Legal scholar Milner Ball described Politics as "a Theory of Everything. There is sweep and brilliance to Politics. It is illuminating as well as affecting." However, Ball went on to express reservations about Politics, contending that it undercuts the very response it seeks to elicit.... The writing grows remote and abstract, with everything done by the author in cold terms. Nothing is left for the reader but to observe and try to take it in.... Unger recruits us for a grand journey of the mind into hope and action, but as the theory lifts and spirals toward heaven, we are left behind to marvel and applaud at a distance, for this can only be a solo voyage.

William A. Galston wrote of Politics: "I have never before encountered prose crafted so relentlessly in the prophetic mode, so incessantly proffering universal truths." But Galston argued that a flaw in Politics is that "Unger implicitly claims for himself an exemption from contextuality: whatever may be true for others, his own prophetic powers have achieved the status of absolute understanding."

Cass R. Sunstein conceded that Unger's proposals in Politics

are designed to generate a more vigorous public life and overcome the entrenched quality of the existing distribution of power and the existing set of preferences. The basic approach, however, lacks clear foundations. "Context smashing" and "self-assertion" are not intrinsic goods; their desirability depends on a substantive conception distinguishing between contexts that promote autonomy, welfare, or virtue and those that do not. Moreover, Unger's system underestimates the dangers of putting everything "up for grabs," the risks of factionalism, the possibilities of deliberative democracy, and the facilitative functions of constitutionalism.
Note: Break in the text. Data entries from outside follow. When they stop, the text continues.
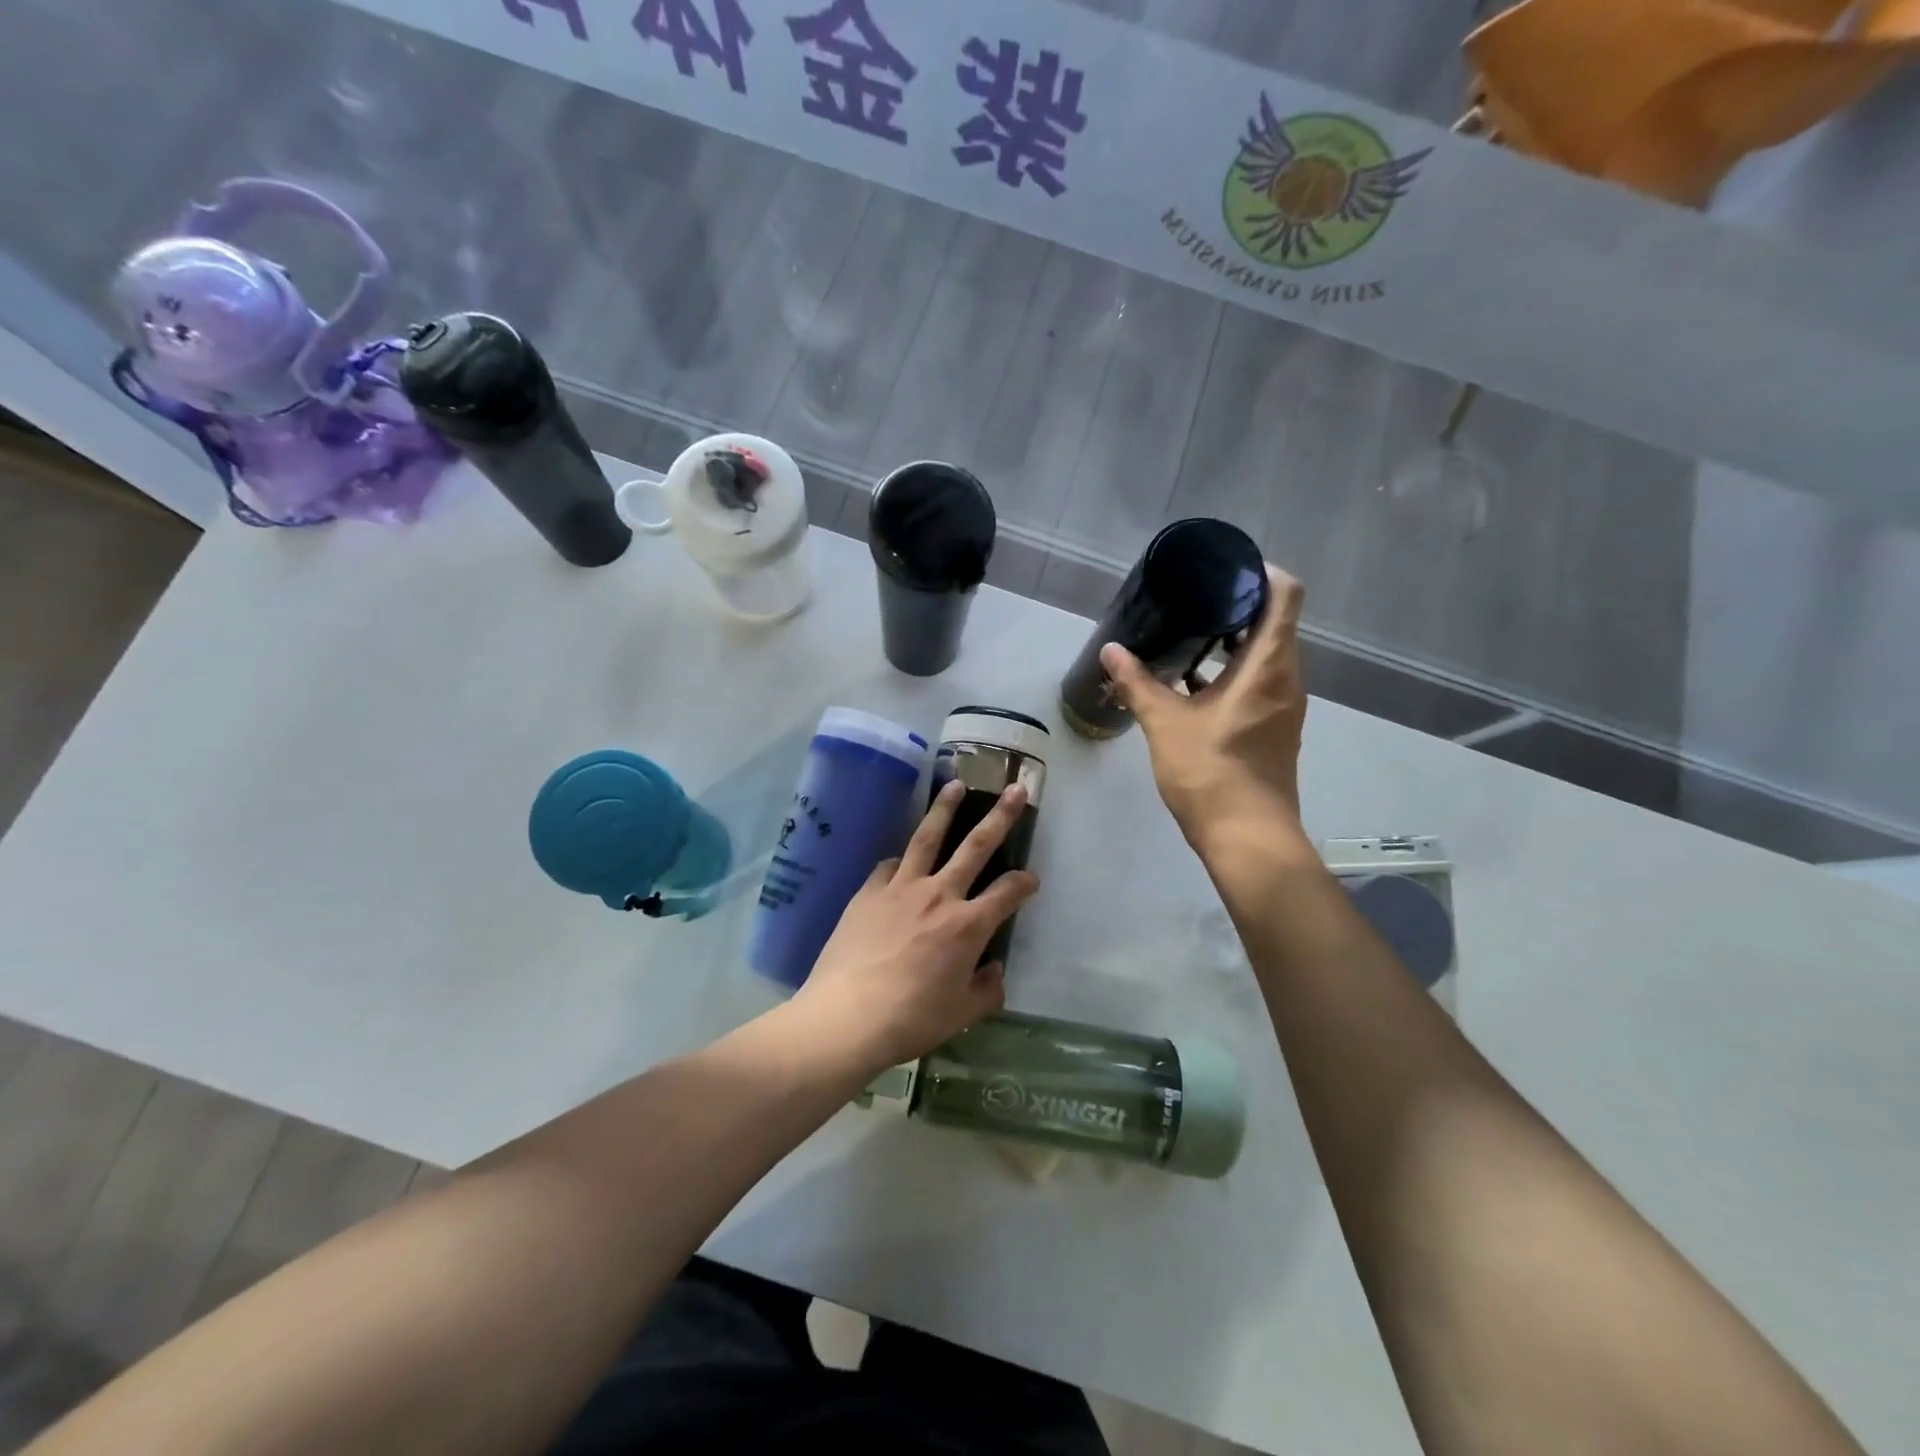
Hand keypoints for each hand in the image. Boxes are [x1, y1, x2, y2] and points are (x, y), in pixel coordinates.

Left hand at [793, 779, 1038, 1073]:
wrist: (847, 1016)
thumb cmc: (911, 1019)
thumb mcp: (961, 1015)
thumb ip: (987, 990)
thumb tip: (995, 970)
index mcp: (968, 925)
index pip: (1008, 892)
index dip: (1024, 882)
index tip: (1031, 879)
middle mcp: (940, 895)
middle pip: (976, 846)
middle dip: (1001, 816)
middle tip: (1016, 789)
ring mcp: (901, 888)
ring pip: (928, 838)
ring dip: (945, 809)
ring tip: (956, 785)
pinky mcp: (869, 891)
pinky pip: (889, 866)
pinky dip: (900, 860)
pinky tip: (901, 859)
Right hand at [1100, 565, 1309, 849]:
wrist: (1246, 837)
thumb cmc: (1210, 773)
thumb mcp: (1165, 724)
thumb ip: (1138, 683)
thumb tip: (1111, 650)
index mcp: (1268, 667)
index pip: (1284, 597)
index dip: (1260, 574)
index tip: (1224, 569)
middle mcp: (1285, 680)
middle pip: (1273, 625)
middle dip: (1235, 607)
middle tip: (1192, 599)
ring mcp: (1282, 707)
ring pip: (1263, 657)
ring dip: (1230, 643)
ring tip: (1186, 635)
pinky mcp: (1272, 729)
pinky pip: (1257, 684)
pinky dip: (1230, 674)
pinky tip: (1191, 684)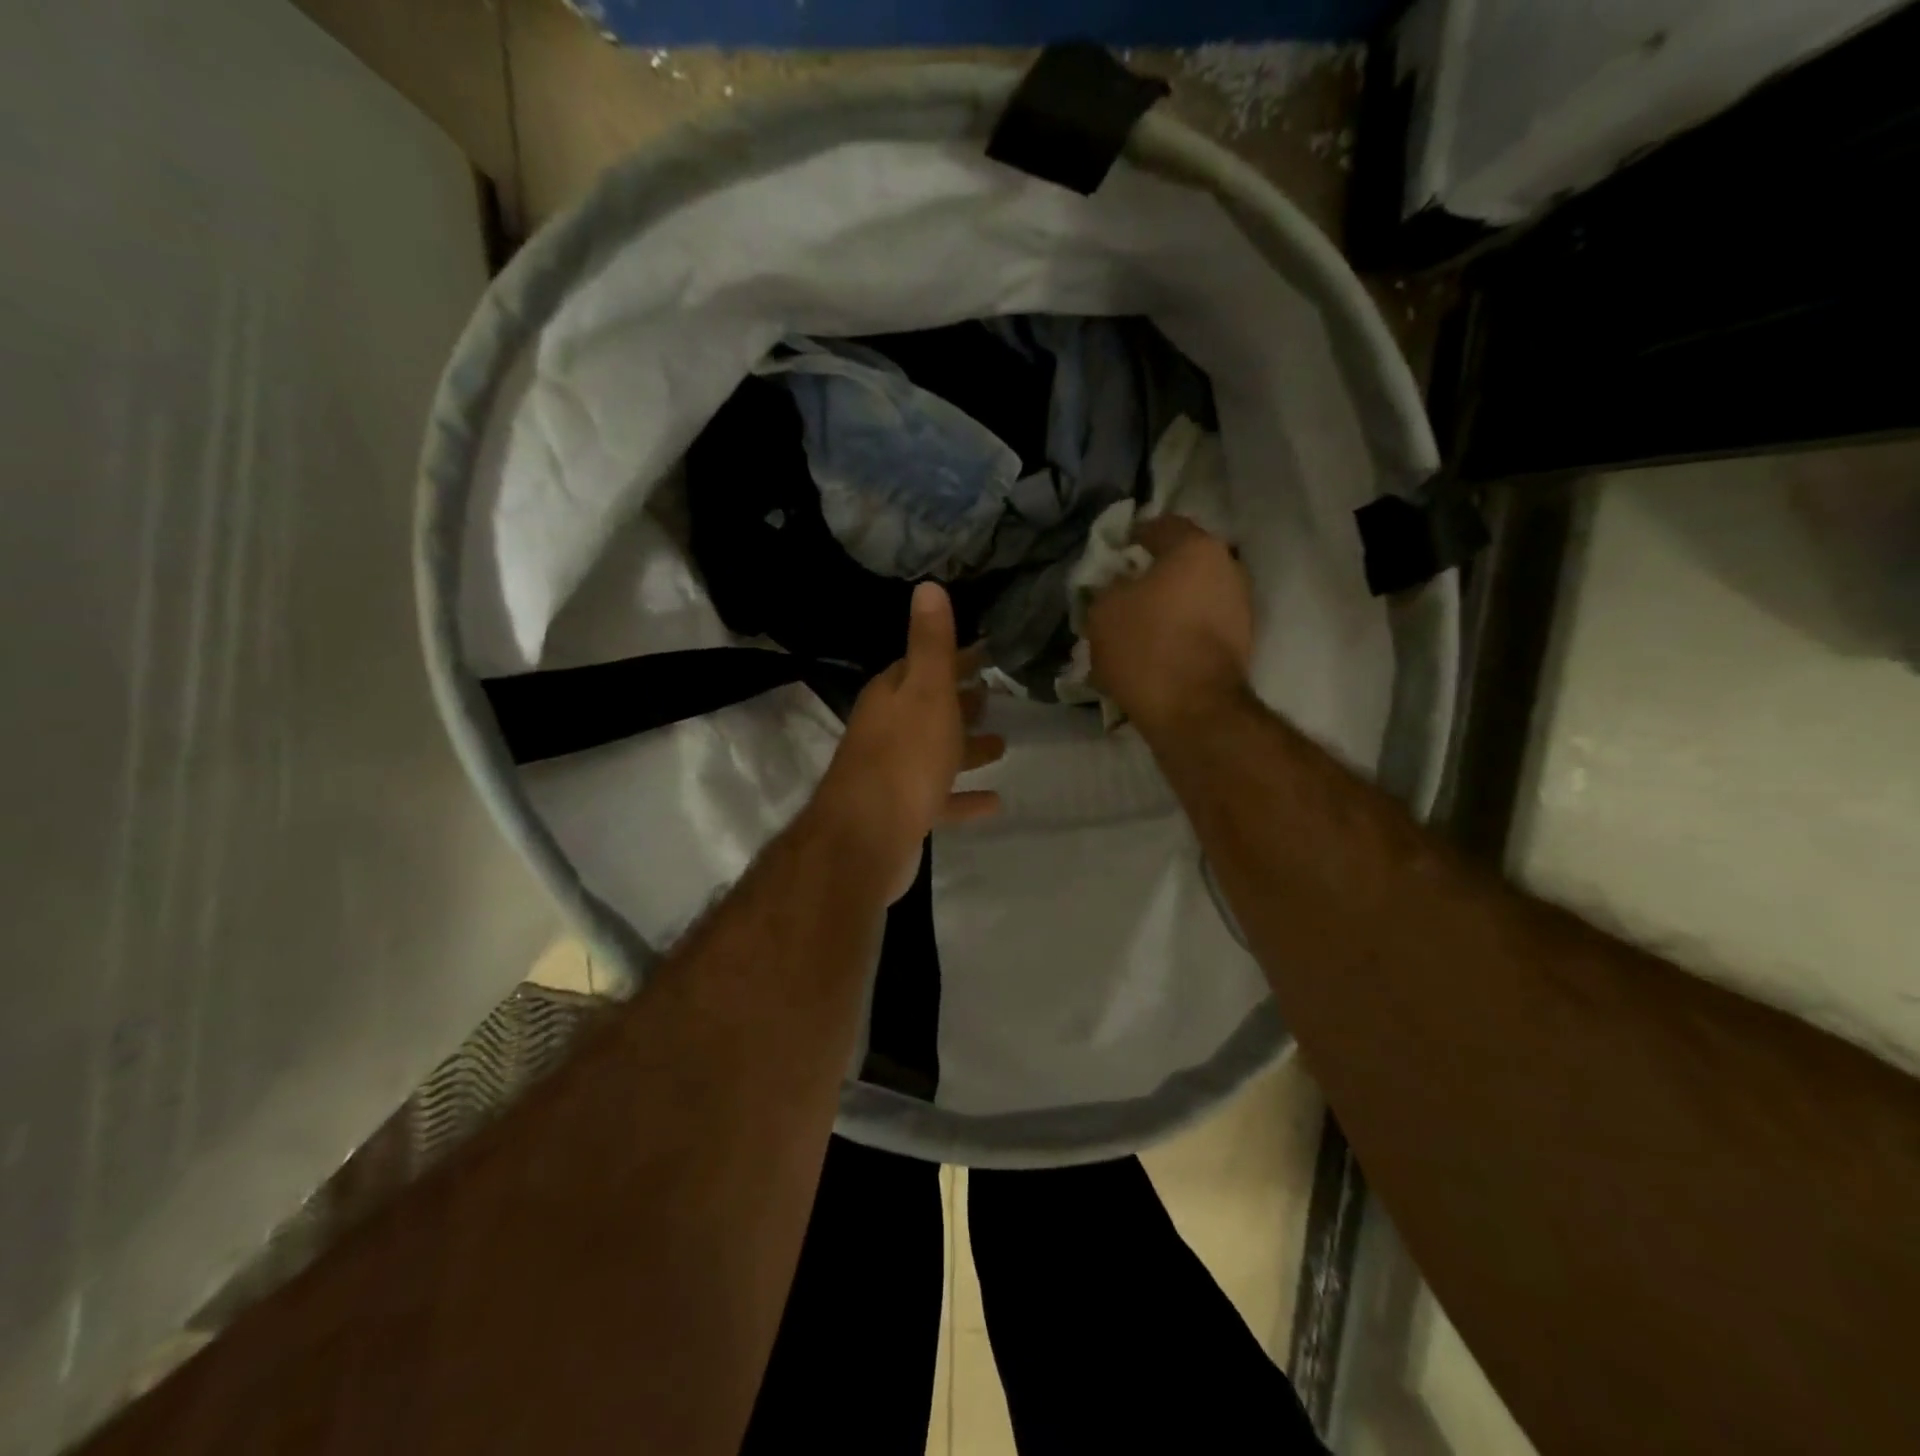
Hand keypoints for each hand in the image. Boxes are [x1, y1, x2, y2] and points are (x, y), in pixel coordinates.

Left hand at [810, 583, 1003, 901]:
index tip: (985, 653)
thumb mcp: (926, 691)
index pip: (922, 665)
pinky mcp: (905, 813)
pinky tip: (995, 801)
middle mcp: (888, 731)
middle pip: (928, 710)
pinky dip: (964, 798)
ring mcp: (895, 775)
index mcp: (891, 696)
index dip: (953, 658)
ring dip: (965, 748)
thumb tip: (928, 586)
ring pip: (936, 754)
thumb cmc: (904, 756)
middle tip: (993, 694)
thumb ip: (931, 644)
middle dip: (959, 701)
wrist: (867, 838)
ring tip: (1002, 743)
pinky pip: (941, 799)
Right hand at [1085, 515, 1253, 738]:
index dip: (1132, 536)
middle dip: (1152, 575)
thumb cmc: (1146, 646)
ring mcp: (1239, 607)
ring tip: (1135, 627)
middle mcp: (1227, 568)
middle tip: (1121, 592)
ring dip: (1166, 606)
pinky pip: (1200, 625)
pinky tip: (1154, 650)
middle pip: (1181, 563)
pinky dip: (1179, 631)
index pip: (1160, 525)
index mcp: (1196, 548)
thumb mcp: (1103, 609)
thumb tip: (1119, 585)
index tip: (1112, 554)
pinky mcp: (1240, 642)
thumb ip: (1108, 586)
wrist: (1193, 710)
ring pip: (1192, 596)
A system in which fundamental issues are constantly open to "fighting" and "conflict" is likely to be undermined by powerful, well-organized private groups and by self-interested representatives.

===Other reviews and considerations===

William E. Connolly offered a highly laudatory review in The New York Times, writing: Politics soars into the rarefied stratosphere of social theory, striving to realize the highest aspirations of modernity itself. Mr. Unger is thus best understood in relation to contemporaries who reach for similar heights, such as the European thinkers Hans Blumenberg, Jurgen Habermas and Michel Foucault.... [T]he unusual combination of theoretical acuity and detail in these volumes is a brilliant contribution to social thought. Each time Mr. Unger offers a new proposal, settled assumptions and priorities are questioned with new intensity. The rapid accumulation of such proposals exposes the finely spun threads binding the prosaic world of political reform to the rarefied heights of theoretical imagination. Finally, the relentless specification of a vision that most moderns share inchoately exposes precisely what people must do (and believe) to pursue freedom through mastery. This freedom may not be able to bear its own reflection after looking into the mirror Mr. Unger holds up to it.

A chapter of Perry Anderson's book A Zone of Engagement was devoted to Unger's Politics. The chapter was called "Roberto Unger and the Politics of Empowerment." Anderson wrote, "For sheer imaginative attack, Unger's program for social reconstruction has no contemporary counterpart. It certainly honors its promise to advance beyond—far beyond—the ambitions of social democracy."